*To-do item*
Transcribe exactly the lines from the first line of the records through the line containing "person was able to influence others eas", and leave out every picture.

"""

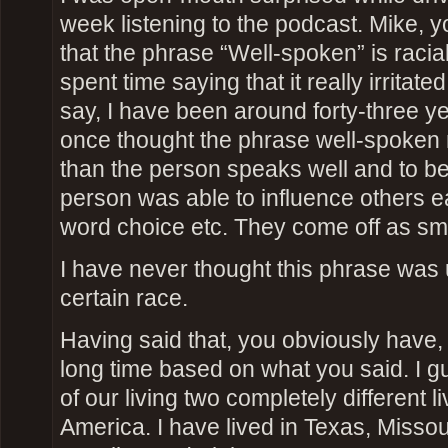
week listening to the podcast. Mike, 
that the phrase “Well-spoken” is racial
spent time saying that it really irritated
say, I have been around forty-three 
once thought the phrase well-spoken 
than the person speaks well and to be 
person was able to influence others eas
word choice etc. They come off as sma
I have never thought this phrase was
certain race.
Having said that, you obviously have,
long time based on what you said. I g
of our living two completely different li
America. I have lived in Texas, Missour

"""

*Final answer*
week listening to the podcast. Mike, 
that the phrase “Well-spoken” is racial
spent time saying that it really irritated
say, I have been around forty-three 
once thought the phrase well-spoken 
than the person speaks well and to be 
person was able to influence others eas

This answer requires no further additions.